Beth-Shemesh and the Ark of the Covenant
In general, the book of Samuel records the Israelites struggles with their neighboring enemies, and especially with the Philistines. 1 Samuel 4-6 presents a battle in which the Israelites were not only defeated by the Philistines, but they also lost the Ark of the Covenant. However, after inflicting a plague among the Philistines, they decide to return it to the Israelites, at Beth Shemesh. The Bible records the Israelites placing the ark in the city, and celebrating by animal sacrifice. Later the Ark was taken to Kiryat Yaarim, and eventually it was placed in Solomon’s temple in Jerusalem.

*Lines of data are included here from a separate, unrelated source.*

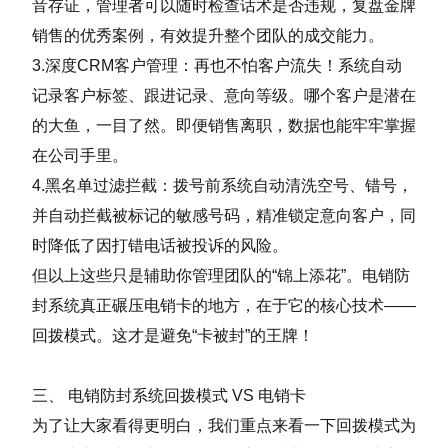
音存证，管理者可以随时检查话术是否违规，复盘金牌
销售的优秀案例，有效提升整个团队的成交能力。
3.深度CRM客户管理：再也不怕客户流失！系统自动
记录客户标签、跟进记录、意向等级。哪个客户是潜在
的大鱼，一目了然。即便销售离职，数据也能牢牢掌握
在公司手里。
4.黑名单过滤拦截：拨号前系统自动清洗空号、错号，
并自动拦截被标记的敏感号码，精准锁定意向客户，同
时降低了因打错电话被投诉的风险。
但以上这些只是辅助你管理团队的“锦上添花”。电销防
封系统真正碾压电销卡的地方，在于它的核心技术——
回拨模式。这才是避免“卡被封”的王牌！
三、 电销防封系统回拨模式 VS 电销卡
为了让大家看得更明白，我们重点来看一下回拨模式为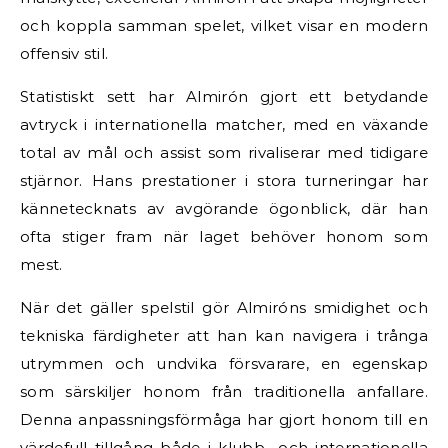
och koppla samman spelet, vilket visar en modern
offensiv stil.
Statistiskt sett har Almirón gjort ett betydande
avtryck i internationella matcher, med en växande
total av mål och assist som rivaliserar med tidigare
stjärnor. Hans prestationer i stora turneringar har
kännetecknats av avgörande ögonblick, där han
ofta stiger fram när laget behöver honom som
mest.
När det gäller spelstil gör Almiróns smidighet och
tekniska färdigheter att han kan navigera i trånga
utrymmen och undvika försvarare, en egenskap
som särskiljer honom från traditionella anfallare.
Denna anpassningsförmåga har gjort honom till en
värdefull tillgång både i klubb- och internationella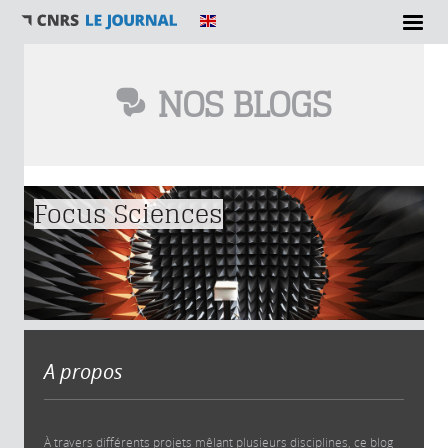
NOS BLOGS
Vous êtes ici
Focus Sciences
A propos
À travers différents projets mêlant plusieurs disciplines, ce blog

Beth Shemesh was also the battle site between Jehoash king of Israel and Amaziah king of Judah (2 Kings 14). Later, the book of Chronicles records the Philistines raiding on the city (2 Chronicles 28:17-18). Beth Shemesh is not mentioned again in the Bible, or any other ancient sources. It seems that it was destroyed and abandoned. Only 2,600 years later, in 1953, the state of Israel established a modern city by the same name, east of Beth Shemesh’s archaeological site.
Excavations at Beth Shemesh
Ancient Beth Shemesh was identified in 19th century on a hill next to the Soreq Stream, in the central part of the Shephelah. Since 1990 an expedition from Tel-Aviv University is excavating at the site. The excavations yielded various finds from Canaanite and Israelite periods, including the city’s necropolis, and a big underground water reservoir. In 2019 Dr. Zvi Lederman, head of the expedition, announced on discovering the possible location of the Ark’s rest after its return from Philistines.
Touring Tel Beth Shemesh
Beth Shemesh archaeological site lies on the side of road 38, west of Modern Beth Shemesh. It is accessible, free of charge, although it is not properly developed for tourism. The possible sport where the ark was places is along its northern slopes. In 2018 large scale salvage excavations were also carried out at the site’s eastern end, for a new highway.